_TEXT:_
Monday, March 16, 2009

News Desk

KABUL: Taliban chief Mulla Omar has given his approval for talks aimed at ending the war in Afghanistan and allowed his representatives to attend the Saudi-sponsored peace negotiations.

“Mulla Omar has given the green light to talks,” said one of the mediators, Abdullah Anas, a former friend of Osama bin Laden who used to fight in Afghanistan but now lives in London. One of those negotiating for the Afghan government confirmed: “It’s extremely sensitive, but we have been in contact, both with Mulla Omar’s direct representatives and commanders from the front line.”

The breakthrough emerged after President Barack Obama admitted that the US-led forces were not winning the war in Afghanistan and called for negotiations with “moderate Taliban”.“A big, big step has happened,” Anas said. “For the first time, there is a language of... peace on both sides.”

_INSTRUCTIONS:_
[1] List every person mentioned by name in the news report on Afghanistan peace talks.
[2] According to the news report on Afghanistan peace talks, in what city does the mediator Abdullah Anas now live?

Records excerpted from a collection:
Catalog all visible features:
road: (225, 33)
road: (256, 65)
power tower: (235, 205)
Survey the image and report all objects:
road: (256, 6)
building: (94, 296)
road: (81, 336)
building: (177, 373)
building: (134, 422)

_RESPONSES BY TASK:_
[1] Mulla Omar, Abdullah Anas, Osama bin Laden, Barack Obama

[2] London